JEF: I found it quite a struggle to get over myself and actually commit to the lyrics. But as a producer, having put myself through that and realised how hard it is to make yourself vulnerable in that way, it's really good for me to be more sensitive to how difficult that can be for people, and to remember that and what I'm asking other people to do. I think these things will feed into each other.

It's contemplative music you’re making, and there’s little doubt the world we're in is becoming darker and stranger. Did personal experiences find their way into the music?
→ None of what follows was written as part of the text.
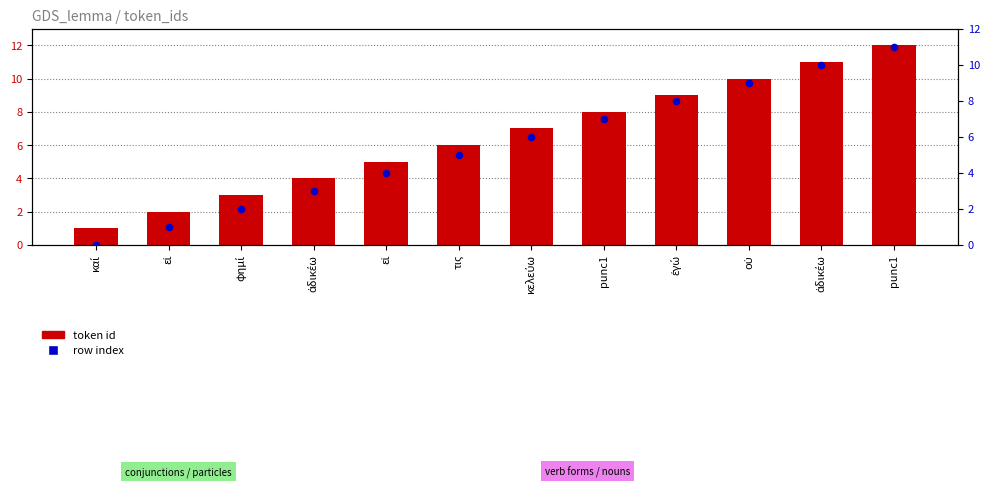

What is the total value across all series at εἰ?

3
JEF: There's definitely a thread of existential dread running through it, if that's what you mean. In this room, I'm very cocooned and I feel like I’m in my little bubble. Obviously, with all the pandemic stuff going on, and stuff like Jas and other things that have been going on in my life, there is this sort of darkness out there. And I suppose it's just trying to parse those two things where I'm lucky I get to make music every day of my life, but also there are these more dramatic things going on in the world. Balancing that feeling of gratitude with that sense of impending doom. It’s unrelentingly bleak.

Mortality seems to be a strong theme that you’re confronting on The Hum. Would you say that's fair? With songs like ‘Emptiness’ and ‘Closing Time’, we’re staring into the void, aren’t we?

JEF: Yeah, mortality was definitely very much on my mind while making the record. Staring into the void is a good way of putting it, or more specifically trying to find ways to make friends with the void. The invincibility of youth has definitely faded for a number of reasons. Jas’s illness, obviously, but also having a young child makes you project into the future as well.

Domesticity also plays its part, but I was wondering, is there any hope to be found on the record?

JEF: I suppose it is fairly bleak in the lyrical sense, but I think the hope is in the mood of it and the feel of it. I'd like to think so, but yeah, there isn't any explicit hope [laughs]. But yeah, I think domesticity is a huge part of this for me. And I know it's not a very fancy home studio but it is a home studio. It is very much a cottage industry. I've made it all myself in between hanging out with my wife and Frank. And he did the cover art, doing little art experiments with a blow pen, which Trevor Jackson took and inverted the colours on. I’ve always been a huge fan of Robert Wyatt records where it sounds like he’s in the kitchen doing something.

When you’re young there’s this pull towards angry John Lennon but then Paul McCartney becomes a lot more relatable as you grow older, wouldn’t you agree?

JEF: Those McCartney records where he's blatantly on his own, stoned out of his mind, and it's sort of like a one-man band affair… I just find them interesting. And they're very human. I'm kind of obsessed with that more and more. It's so easy to allow the tools to intervene on every part of the recording process. I think it's often to the detriment of everything when the editing basically irons out all of the humanness. The records I always love are the wonky human ones where you can literally hear the person in the room doing the thing. That's kind of what I aspire to.

And lastly, why did you go with the name The Hum in the end?

JEF: The Hum is a term for an unexplained noise. Often a low rumble that not everyone can hear. I went on holiday to the British coast near Whitstable and we kept hearing these crazy low rumbles like underground explosions miles away, but never could find out what it was. Reading into it, there are lots of hums all over the world. Some are quite famous like the Taos Hum. They can be caused by geological phenomena or heavy industry or odd things like wind creating resonance in a cooling tower. Tinnitus is also an explanation – which is a mind game in itself. These noises can drive people mad but there’s also the idea that a low, inaudible rumble can provoke a religious experience. There are some pipes on massive church organs that are subsonic. You can’t hear them but they give you goosebumps.